The Regions proposal has enjoyed support among civic and public-safety leaders in the east metro who have noted the hospital's unique status as a center for burn patients and those who suffer serious traumatic injuries.

But Minneapolis-based Allina Health System, which operates nearby United Hospital, questioned why Regions projected the need for beds over 30 years, saying that's a relatively long time window. Minneapolis-based Fairview Health Services, which operates nearby St. Joseph's Hospital, said it was concerned the expansion would cause financial damage to nearby competitors.

In detailed preliminary findings released Wednesday, the Health Department said that forecasting hospital demand is difficult, so studies typically look over five to 10 years. Reviewers also questioned Regions' focus on demographic trends with only small adjustments for the potential that rates of service use would decline.

"We're worried that the availability of excess capacity leads to greater number of hospitalizations than would otherwise occur," said Stefan Gildemeister, the state health economist, in an interview. "Excess capacity has the potential to create excess hospitalizations."

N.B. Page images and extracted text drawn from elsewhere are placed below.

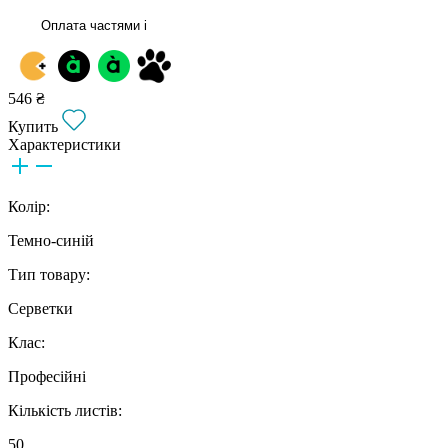
Оплата частями
i
546 ₴
Купить
Характеристики
Колір:
Темно-синій
Тип товару:
Серветки
Клас:
Професійні
Кількість листів:
50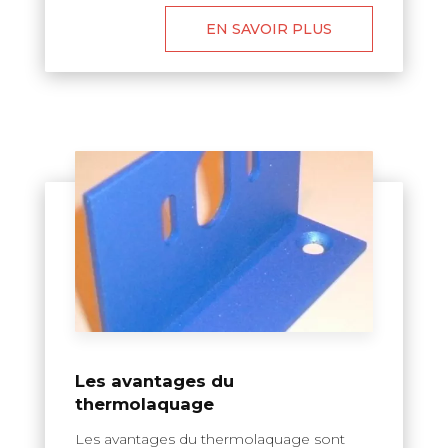
EN SAVOIR PLUS
Les avantages du
thermolaquage
Les avantages du thermolaquage sont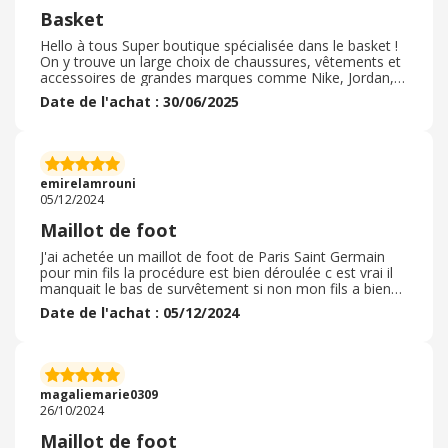
quelques jours.
Basket
Hello à tous Super boutique spécialisée dans le basket !
On y trouve un large choix de chaussures, vêtements et
accessoires de grandes marques comme Nike, Jordan,
Adidas ou Under Armour. L’équipe est vraiment
Date de l'achat : 30/06/2025
passionnée, à l’écoute et donne d’excellents conseils,
que ce soit pour les débutants ou les joueurs confirmés.
Les produits sont de qualité, les prix corrects, et la
livraison est rapide. C’est devenu mon adresse
incontournable pour tout ce qui touche au basketball. Je
emirelamrouni
recommande vivement !
05/12/2024
Maillot de foot
J'ai achetée un maillot de foot de Paris Saint Germain
pour min fils la procédure est bien déroulée c est vrai il
manquait le bas de survêtement si non mon fils a bien
aimé ce maillot car il est passionné par le foot et les
Date de l'achat : 05/12/2024
joueurs. En effet j'ai pas eu de code promo et c'est bien
dommage car j'ai fais beaucoup d'achat sur ce site J'ai
achetée un maillot de foot de Paris Saint Germain pour
min fils la procédure est bien déroulée c est vrai il
manquait le bas de survêtement si non mon fils a bien
magaliemarie0309
aimé ce maillot car il est passionné par le foot et les
26/10/2024
joueurs. En effet j'ai pas eu de code promo et c'est bien
dommage car j'ai fais beaucoup d'achat sur ce site
Maillot de foot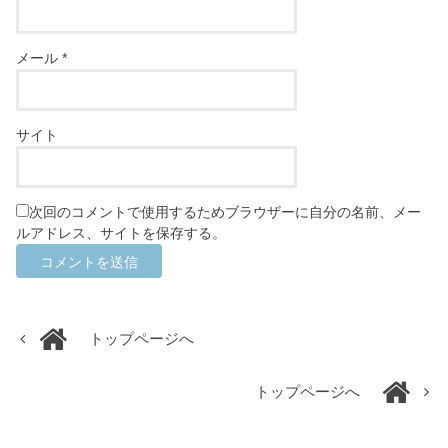
メール
*
サイト
次回のコメントで使用するためブラウザーに自分の名前、メー
ルアドレス、サイトを保存する。
トップページへ
トップページへ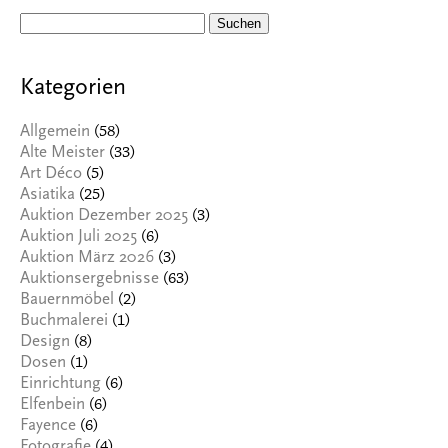
Suchen
nach:
Kategorien
(58)
Allgemein
(33)
Alte Meister
(5)
Art Déco
(25)
Asiatika
(3)
Auktion Dezember 2025
(6)
Auktion Juli 2025
(3)
Auktion März 2026
(63)
Auktionsergebnisse
(2)
Bauernmöbel
(1)
Buchmalerei
(8)
Design
(1)
Dosen
(6)
Einrichtung
(6)
Elfenbein
(6)
Fayence
(4)
Fotografie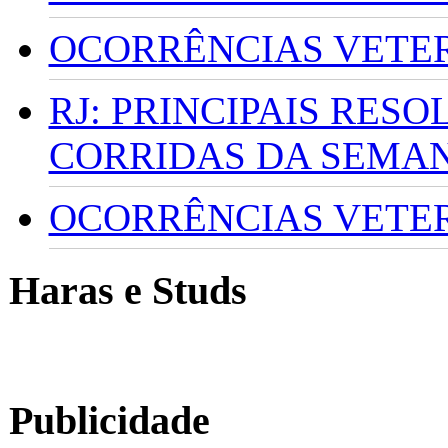
OCORRÊNCIAS VETERI
RJ: PRINCIPAIS RES
CORRIDAS DA SEMA
OCORRÊNCIAS VETERI
Haras e Studs
Publicidade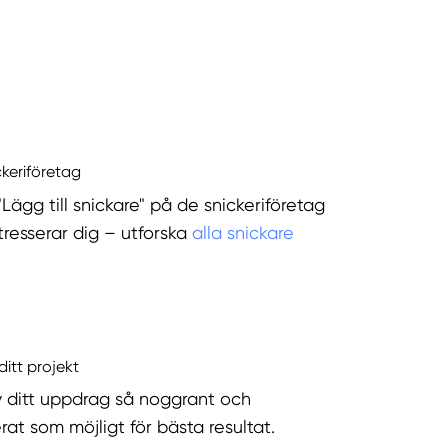
ckeriföretag
"Lägg till snickare" på de snickeriföretag
tresserar dig – utforska
alla snickare
ditt projekt
v ditt uppdrag så noggrant och
rat som möjligt för bästa resultat.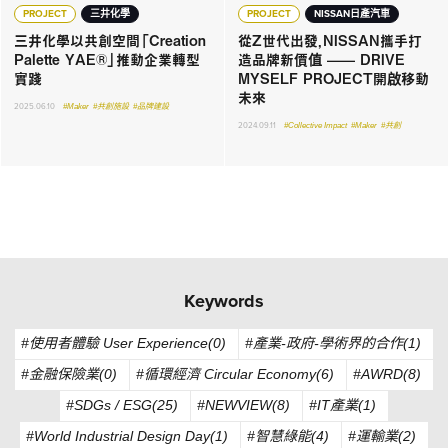
PROJECT
三井化學
PROJECT
NISSAN日產汽車
三井化學以共創空間「Creation
從Z世代出發，NISSAN攜手打
Palette YAE®」推動企業轉型
造品牌新價值 —— DRIVE
實踐
MYSELF PROJECT開啟移動
未來
2025.06.10
#Maker
#共創施設
#品牌建設
2024.09.11
#Collective Impact
#Maker
#共創
Keywords
#使用者體驗 User Experience(0)
#產業-政府-學術界的合作(1)
#金融保險業(0)
#循環經濟 Circular Economy(6)
#AWRD(8)
#SDGs / ESG(25)
#NEWVIEW(8)
#IT產業(1)
#World Industrial Design Day(1)
#智慧綠能(4)
#運輸業(2)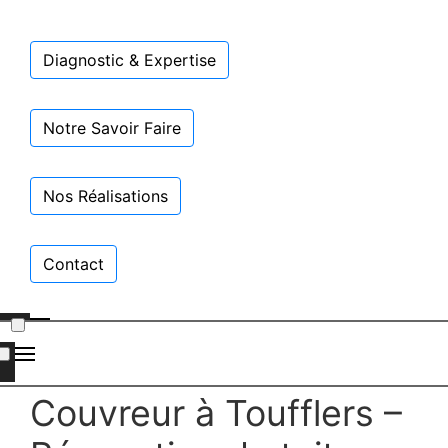
Diagnostic & Expertise
Notre Savoir Faire
Nos Réalisations
Contact
Couvreur à Toufflers –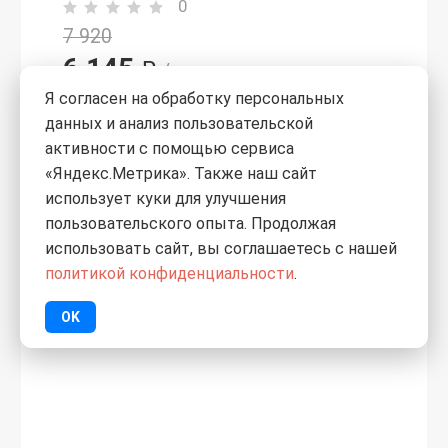
0
7 920
6 145
₽
/шт.
Я согласен на обработку персональных
Зеркало "Демур" 700х500 с
данных и анализ пользовательской
сенсором и холодной подсветкой
активности с помощью сервиса
«Яндекс.Метрика». Также наш сайт
использует куки для улучшения
пользовательского опыта. Продолжая
использовать сайт, вы соглашаетесь с нашей
политикой конфиденциальности
.
OK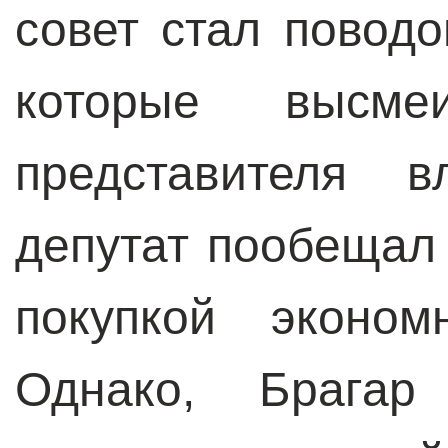
совет стал повод
которые высмеи
представителя в
депутат пообещал
покупкой эконом
Однако, Брагар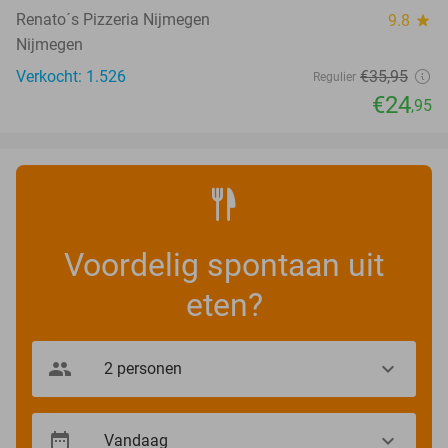
Renato´s Pizzeria Nijmegen
9.8
star
Nijmegen
Verkocht: 1.526
€35
,95
Regulier
€24
,95
Voordelig spontaan uit
eten?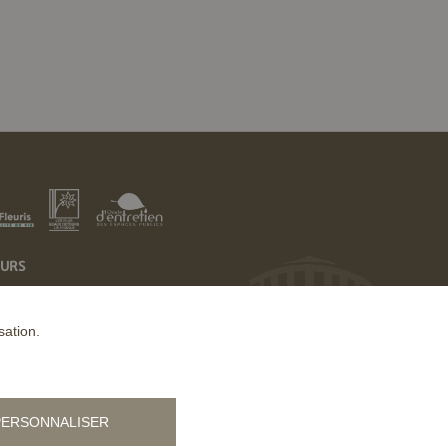
EURS
sation.
PERSONNALISER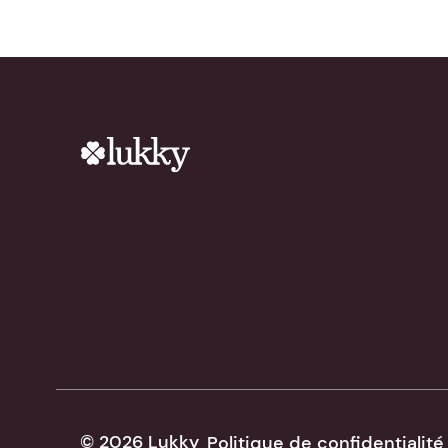
© 2026 Lukky
Politique de confidentialité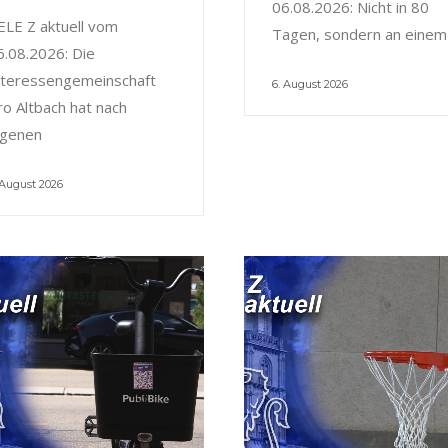
06.08.2026: Nicht in 80
ELE Z aktuell vom
Tagen, sondern an einem
6.08.2026: Die
nteressengemeinschaft
6. August 2026
ro Altbach hat nach
igenen
 August 2026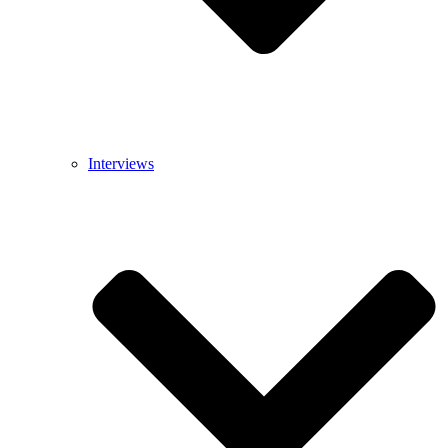
Interviews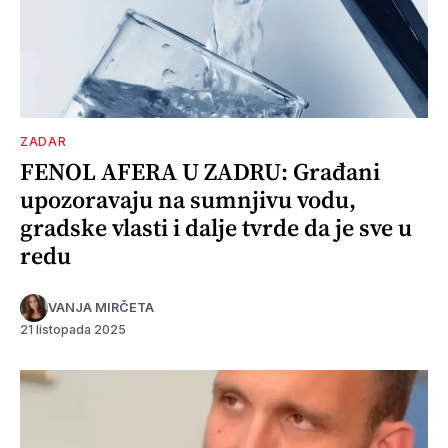
ZADAR
FENOL AFERA U ZADRU: Građani
upozoravaju na sumnjivu vodu,
gradske vlasti i dalje tvrde da je sve u
redu
VANJA MIRČETA
21 listopada 2025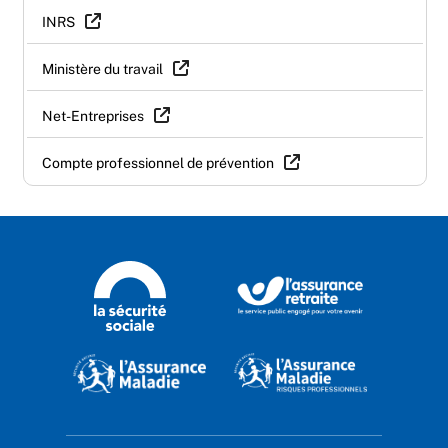
INRS
Ministère du travail
Net-Entreprises
Compte professionnel de prévention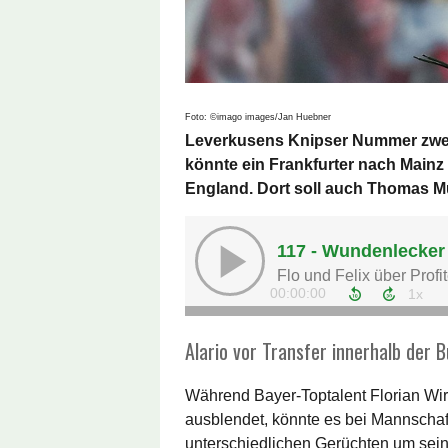
Foto: ©imago images/Jan Huebner
Leverkusens Knipser Nummer zwei 
könnte ein Frankfurter nach Mainz 
England. Dort soll auch Thomas Mül
Alario vor Transfer innerhalb der 
Während Bayer-Toptalent Florian Wir
ausblendet, könnte es bei Mannscha
unterschiedlichen Gerüchten um sein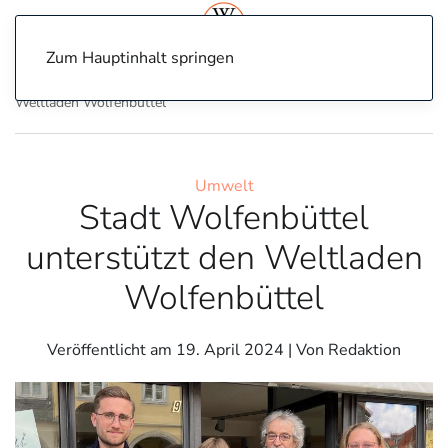
Zum Hauptinhalt springen
Home
Umwelt
Stadt Wolfenbüttel unterstützt den
Weltladen Wolfenbüttel
Umwelt
Stadt Wolfenbüttel
unterstützt den Weltladen
Wolfenbüttel
Veröffentlicht am
19. April 2024
| Von Redaktion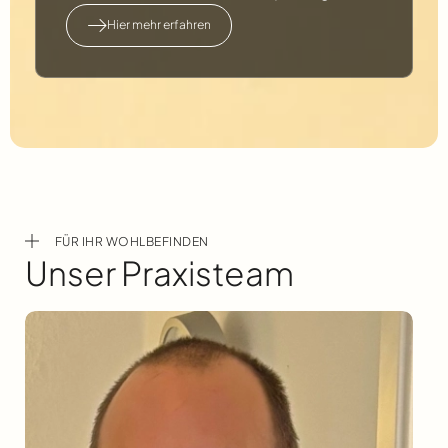
Hier mehr erfahren
FÜR IHR WOHLBEFINDEN
Unser Praxisteam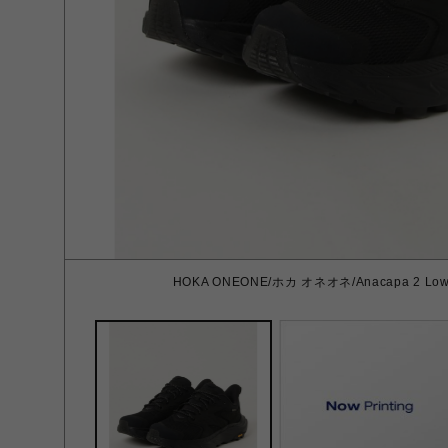
HOKA ONEONE/ホカ オネオネ/Anacapa 2 Low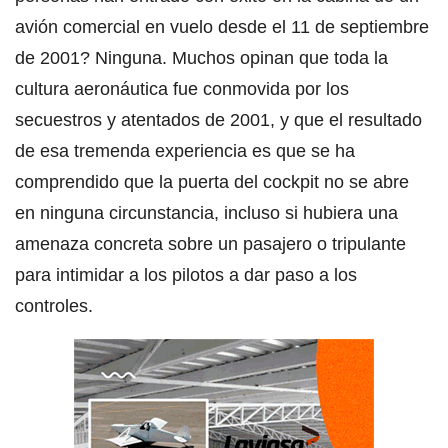
avión comercial en vuelo desde el 11 de septiembre
de 2001? Ninguna. Muchos opinan que toda la
cultura aeronáutica fue conmovida por los
secuestros y atentados de 2001, y que el resultado
de esa tremenda experiencia es que se ha
comprendido que la puerta del cockpit no se abre
en ninguna circunstancia, incluso si hubiera una
amenaza concreta sobre un pasajero o tripulante
para intimidar a los pilotos a dar paso a los
controles.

Over the past five to 10 years, Regions has been slowly gaining market share for procedures that generate relatively high payment rates from insurers, the Health Department found. The proposal for more beds suggests Regions expects to further grow in these areas, and could pull admissions from other east metro hospitals.

Regions is owned by Bloomington-based HealthPartners, which is one of the state's largest health insurers. "The combination of ongoing enrollment growth for HealthPartners ... and the trend towards single-hospital networks, has the potential to steer a greater share of hospital patients towards Regions Hospital and affect the overall inpatient market share at the facility favorably," the report states.

The Regions proposal estimates operations and staffing costs of $1.36 billion between 2018 and 2013; the Health Department speculated that other costs "could feasibly raise the project cost to $2 billion."